De verkleedkist

Ruimte voor de fantasie

In een verkleedkist zitten allerlei soorten kostuums en attributen. Een goocheljas, prinsessenjurk, een schort, koksmuts, kroontje, leuke hoeden, wandelstok, helm, jas, ridderkleren, pruikjes, clownsneus etc.

Ontwikkelingsspelletjes

De leerkracht kan met de kleren uit de kist verschillende ontwikkelingsspelletjes aanbieden in de kring, dus met alle kinderen. Bijvoorbeeld:
– Past iedereen in de kleren? (Denkvermogen)
– Welke zijn te klein? En welke te groot? (Rekenen)
– Zitten er genoeg kleren in voor elk kind uit de klas? (Rekenen)
– Wie kan uit de kist iets deftigs uitzoeken? Of iets vrolijks? (Woordenschat)
– Wanneer gebruik je een koksmuts? (Denkvermogen)
– Wie ben je als je met een wandelstok loopt? (Denkvermogen)
– Hoe moet je lopen als je een deftige jurk aan hebt? (Fantasie/denkvermogen/woordenschat)
– Wat ben je als je een lapje voor je oog hebt?
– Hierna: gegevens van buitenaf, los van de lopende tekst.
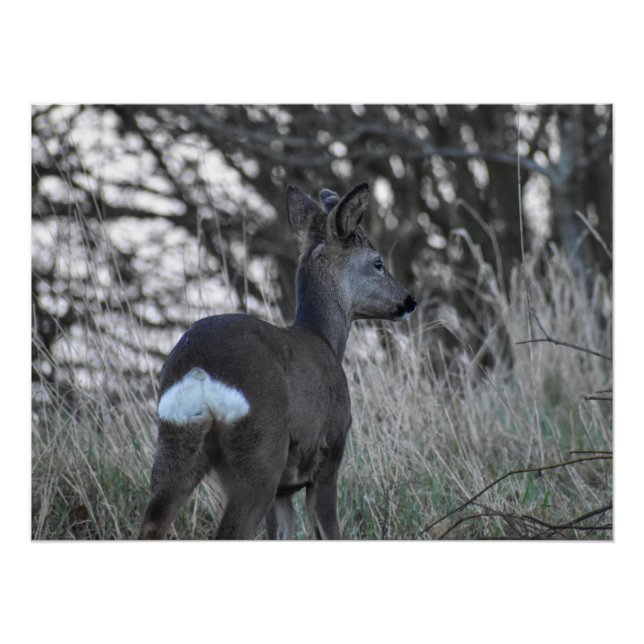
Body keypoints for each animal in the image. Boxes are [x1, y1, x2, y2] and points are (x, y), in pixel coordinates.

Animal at [138, 182, 416, 540]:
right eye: (378, 262)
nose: (409, 300)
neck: (322, 338)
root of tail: (200, 374)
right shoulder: (329, 454)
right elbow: (329, 531)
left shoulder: (285, 490)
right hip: (260, 451)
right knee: (231, 530)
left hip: (175, 441)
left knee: (152, 524)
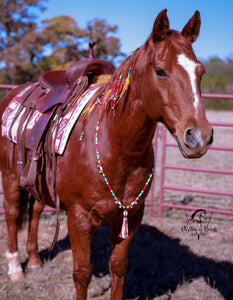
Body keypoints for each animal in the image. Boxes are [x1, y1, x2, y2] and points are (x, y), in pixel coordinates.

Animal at [0, 9, 213, 300]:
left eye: (200, 72)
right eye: (160, 71)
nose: (199, 137)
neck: (116, 147)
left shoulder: (130, 217)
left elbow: (118, 267)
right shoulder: (78, 219)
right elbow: (82, 273)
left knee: (34, 211)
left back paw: (32, 261)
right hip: (10, 177)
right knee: (12, 214)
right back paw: (14, 268)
Hoe doe je dan? (Denkvermogen)
– Wat kun je aantrekken om vrolijk te doen? (Denkvermogen)

Emotie

Daarna mogen de kinderen om de beurt iets uitkiezen om te doen alsof ze clown zijn, piraat, een oud mannetje etc. Ze mogen dan zelf kiezen welke beweging en welke emotie daar bij hoort.
Hoe doe je als een verdrietige prinses bent? Of een grappige clown? Een bang konijntje of een boze oude man? En hoe doe je als je verliefd bent, blij, ziek, nieuwsgierig, moe, vrolijk of teleurgesteld? Of wanneer je iets vies vindt etc.